Peugeot Pleasure: The 3008 SUV GT-Line Review

The Peugeot 3008 GT-Line 1.6 THP is filled with French flair. This feature rich SUV is a joy in the hands. Quite literally. The small steering wheel has a hint of faceted octagonal shape to it. It looks almost digital computer game shape but the deal is this -ergonomics. The steering wheel is immediately remarkably comfortable as is the entire driver cockpit layout. The firm leather seats are distinctly comfortable.

When I was offered the opportunity to test drive the Peugeot 3008 I was very excited.I love SUV’s.

My first connection with Peugeot was at the SA Masters Cup surfing championships 2007 at St Michaels on Sea where Peugeot sponsored the event and I garnered my debut Springbok colours I put on my 2007 Peugeot Masters tee shirt and took the car for a drive. Mind you, top end as this car is, perhaps it should be driven in a collar shirt, not a tee. Peugeot attaches to the thoughts of green and gold for me, so I love the brand.

This 3008 has plenty of Brian Habanna kick in the pants, jump up and go. While the engine is a fuel efficient 1600, it is turbo fed and behaves and feels a bit more like erstwhile SA Rugby strong man John Smit. The vehicle has rugged but attractive looks about it. The true test for me was entering Hemingways Hill from Abbotsford heading towards KWT. I can only compare the 3008 with those vehicles that I know - my 2L Kia Sportage is normally aspirated and does huff and puff a little up the hill. The 3008 entered Hemingways Hill and when I put my foot on the gas it jumped up and did Usain Bolt up the hill in a blink. Very quickly I had to tap off because 90kmph was coming up to 130kmph fast.

The car has location intelligence. (Peugeot have a patented feature “i-cockpit”) On the speedo, the dash lights up to tell me the speed limit is 120kmph in the area. It would appear the vehicle can read google maps, understand Hemingways Hill and where we are and give me speed limit information. Useful when you enter a 60kmph zone and do not want to shell out traffic fines.

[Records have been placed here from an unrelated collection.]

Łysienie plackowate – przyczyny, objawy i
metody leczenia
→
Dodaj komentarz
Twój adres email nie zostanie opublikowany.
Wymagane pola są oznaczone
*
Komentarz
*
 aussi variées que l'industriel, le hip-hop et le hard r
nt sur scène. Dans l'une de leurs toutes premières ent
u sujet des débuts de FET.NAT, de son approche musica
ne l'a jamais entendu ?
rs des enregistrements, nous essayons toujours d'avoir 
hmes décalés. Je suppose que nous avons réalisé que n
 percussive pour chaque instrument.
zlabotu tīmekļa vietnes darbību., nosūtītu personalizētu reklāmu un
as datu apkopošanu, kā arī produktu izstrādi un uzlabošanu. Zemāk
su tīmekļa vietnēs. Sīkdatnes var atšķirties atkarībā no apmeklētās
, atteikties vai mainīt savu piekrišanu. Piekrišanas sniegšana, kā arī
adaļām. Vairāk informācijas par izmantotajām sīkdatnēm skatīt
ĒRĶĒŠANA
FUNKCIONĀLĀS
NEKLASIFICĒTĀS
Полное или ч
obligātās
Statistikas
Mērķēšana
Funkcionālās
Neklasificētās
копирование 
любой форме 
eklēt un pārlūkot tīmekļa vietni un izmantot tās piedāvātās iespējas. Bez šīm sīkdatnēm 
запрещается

The automatic gearbox is seamless in transition, smooth as silk and if there is any power lost in forfeiting manual transitions, I did not notice it. There is more than plenty of power available and I did not find the need to engage the sport button selection.

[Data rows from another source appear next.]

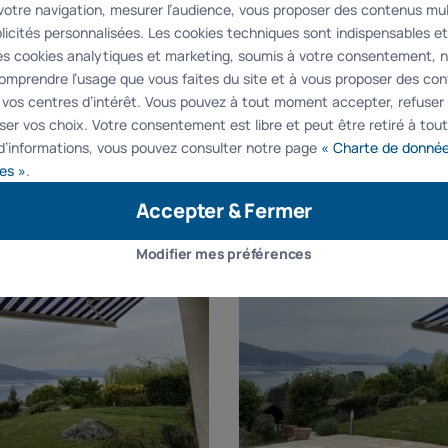
votre navigation, mesurer l’audience, vous proposer des contenus mu
licités personnalisées. Les cookies techniques sont indispensables et
Les cookies analytiques et marketing, soumis à votre consentement, 
omprendre l’usage que vous faites du site et à vous proposer des co
 vos centres d’intérêt. Vous pouvez à tout moment accepter, refuser
ser vos choix. Votre consentement est libre et peut être retiré à to
d’informations, vous pouvez consulter notre page
« Charte de donné
es »
.
Accepter & Fermer
Modifier mes préférences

I have never really understood the motoring term oversteer or understeer but I can say the Peugeot 3008 has a solid footprint. You just feel a whole lot more on rails. I live in Gonubie with concrete roads and traffic circles and the Peugeot feels more dependable, firm, reliable and nippy in the esses.

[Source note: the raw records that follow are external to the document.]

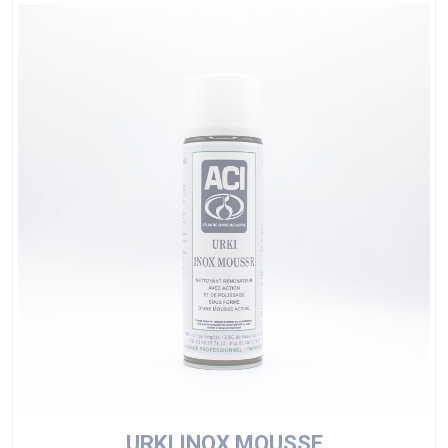
URKI INOX MOUSSE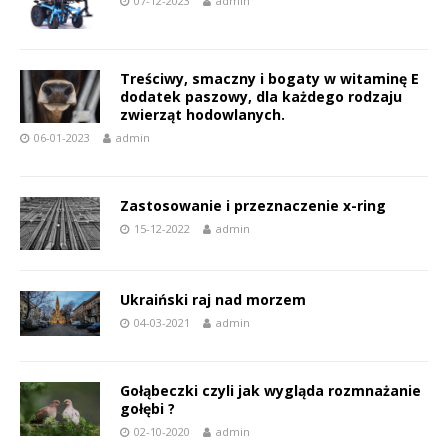
07-12-2023
admin
Treściwy, smaczny i bogaty w witaminę E
dodatek paszowy, dla każdego rodzaju
zwierząt hodowlanych.
06-01-2023
admin
Zastosowanie i przeznaczenie x-ring
15-12-2022
admin
Ukraiński raj nad morzem
04-03-2021
admin
Gołąbeczki czyli jak wygląda rozmnażanie
gołębi ?
02-10-2020
admin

Whoever invented split seats deserves a special place in heaven, right next to the man who invented dental floss. The Peugeot 3008 has plenty of boot space. You could sleep in it if you wanted to. The sudden exclusion of my left leg was a little tricky for me, getting used to no clutch and shift but I soon enjoyed the change and relaxed into it. With the intelligent dash feeding me information like speed limit and the radar giving proximity warning and the much enjoyable rear view camera giving an on dash monitor view of the universe behind me I was just worried a script might come up on screen that read “warning, idiot at the wheel” but the french engineers are much too kind for that.

The Peugeot 3008 is a beautiful drive. Sublime. Or as the French might say Syblim.